"Hoje eu não quero conversas vestidas de uniforme. Diálogos
impecavelmente arrumados que não deixam o coração à mostra.
As palavras podem sair de casa sem maquiagem. Podem surgir com
os cabelos desalinhados, livres de roupas que as apertem, como se
tivesse acabado de acordar. Dispensa-se tons acadêmicos, defesas
de tese, regras para impressionar o interlocutor. O único requinte deve ser o
sentimento. É desnecessário tentar entender qualquer coisa. Tentar
solucionar qualquer problema. Buscar salvamento para o quer que seja.
(...)
Hoje me fala de você. Dos momentos em que a vida lhe doeu tanto
que você achou que não iria aguentar. Fala das músicas que compõem
a sua trilha sonora. Dos poemas que você poderia ter escrito, de tanto que
traduzem a sua alma. Senta perto de mim e mesmo que estejamos rodeados
por buzinas, gente apressada, perigos iminentes, faz de conta que a gente
está conversando no quintal de casa, descascando uma laranja, os pés descalços,
sem nenhum compromisso chato a nossa espera. A gente já brincou tanto de
faz-de-conta quando era criança, onde foi que a gente se esqueceu como se
chega a esse lugar de inocência? Fala da lua que você admirou outra noite
dessas, no céu. Da borboleta que lhe chamou à atenção por tanta beleza,
abraçada a alguma flor, como se existisse apenas aquele abraço. Diz se
quando você acorda ainda ouve passarinhos, mesmo que não possa identificar
de onde vem o canto. Diz se a sua mãe cantava para fazer você dormir.
(...)
Senta perto e me conta o que você sentiu quando viu o mar pela primeira vez
e o que sente quando olha para ele, tantas vezes depois. Se tinha jardim na casa
da sua infância, me diz que flores riam por lá. Conta há quanto tempo não vê uma
joaninha. Se tinha algum apelido na escola. Se consegue se imaginar bem velhinho.
Fala da sua família, a de origem ou a que formou. Das pessoas que não têm o seu
sobrenome, mas são familiares pra sua alma. Fala de quem passou pela sua vida
e nem sabe o quanto foi importante. Daqueles que sabem e você nem consegue
dizer o tamanho que têm de verdade. Fala daquele animal de estimação que deitava
junto a seus pés, solidário, quando você estava triste. Diz o que vai ser bacana
encontrar quando, bem lá na frente, olhar para o caminho que fez no mundo, em
retrospectiva.
(...)
Não precisa ter pauta, seguir roteiro, deixa a conversa acontecer de improviso, uma
lembrança puxando a outra pela mão, mas conta de você e deixa eu contar de mim.

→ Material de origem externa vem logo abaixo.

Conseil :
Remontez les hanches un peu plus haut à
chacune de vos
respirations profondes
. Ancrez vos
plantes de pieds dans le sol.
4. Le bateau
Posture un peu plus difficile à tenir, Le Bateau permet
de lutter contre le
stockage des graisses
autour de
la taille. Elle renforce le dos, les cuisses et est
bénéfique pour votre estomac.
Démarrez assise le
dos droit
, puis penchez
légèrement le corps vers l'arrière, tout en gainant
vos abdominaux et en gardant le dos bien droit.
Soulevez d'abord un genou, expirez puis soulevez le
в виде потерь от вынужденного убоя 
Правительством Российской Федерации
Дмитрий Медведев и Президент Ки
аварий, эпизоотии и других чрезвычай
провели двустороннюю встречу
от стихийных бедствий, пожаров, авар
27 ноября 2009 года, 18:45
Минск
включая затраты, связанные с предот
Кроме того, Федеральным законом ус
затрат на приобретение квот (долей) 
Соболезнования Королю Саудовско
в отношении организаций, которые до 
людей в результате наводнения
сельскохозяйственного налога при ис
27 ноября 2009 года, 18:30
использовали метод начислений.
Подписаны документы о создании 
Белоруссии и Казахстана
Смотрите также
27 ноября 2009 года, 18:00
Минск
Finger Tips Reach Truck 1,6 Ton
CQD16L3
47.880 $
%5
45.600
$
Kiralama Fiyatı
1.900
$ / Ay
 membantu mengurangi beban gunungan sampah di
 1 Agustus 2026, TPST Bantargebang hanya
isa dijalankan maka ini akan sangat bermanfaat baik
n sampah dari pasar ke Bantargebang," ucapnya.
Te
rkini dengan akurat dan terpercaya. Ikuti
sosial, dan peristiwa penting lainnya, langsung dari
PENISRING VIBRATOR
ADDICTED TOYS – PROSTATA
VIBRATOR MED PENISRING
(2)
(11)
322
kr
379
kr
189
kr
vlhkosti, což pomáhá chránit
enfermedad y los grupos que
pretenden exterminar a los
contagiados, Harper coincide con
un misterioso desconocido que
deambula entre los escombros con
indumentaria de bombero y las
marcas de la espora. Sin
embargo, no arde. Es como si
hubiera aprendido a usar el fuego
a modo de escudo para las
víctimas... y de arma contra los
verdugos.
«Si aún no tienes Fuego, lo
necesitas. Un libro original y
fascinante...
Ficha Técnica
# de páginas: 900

Dessas coisas. De outras parecidas. Ouve também com os olhos. Escuta o que eu digo
quando nem digo nada: a boca é o que menos fala no corpo. Não antecipe as minhas palavras.
Não se impaciente com o meu tempo de dizer. Não me pergunte coisas que vão fazer
a minha razão se arrumar toda para responder. Uma conversa sem vaidade, ninguém
quer saber qual história é a mais feliz ou a mais desditosa."
(...)
Hoje eu quero conversar com um amigo pra falar também das coisas bacanas da vida.
As miudezas dela. A grandeza dela. A roda-gigante que ela é, mesmo quando a gente
vive como se estivesse convencido de que ela é trem-fantasma o tempo inteiro. Um
amigo pra falar de coisas sensíveis. Do quanto o ser humano pode ser bondoso, honesto,
afetuoso, divertido e outras belezas. Dos lugares onde os nossos olhos já pousaram e
daqueles onde pousam agora. Um amigo para conversar horas adentro, com leveza, de
coisas muito simples, como a gente já fez mais amiúde e parece ter desaprendido como
faz. Um amigo para se conversar com o coração.
(...)
E se não quisermos, não pudermos, não soubermos, com palavras, nos dizer um pouco
um para o outro, senta ao meu lado assim mesmo. Deixa os nossos olhos se encontrarem
vez ou outra até nascer aquele sorriso bom que acontece quando a vida da gente se sente
olhada com amor. Senta apenas ao meu lado e deixa o meu silêncio conversar com o seu.
Às vezes, a gente nem precisa mesmo de palavras."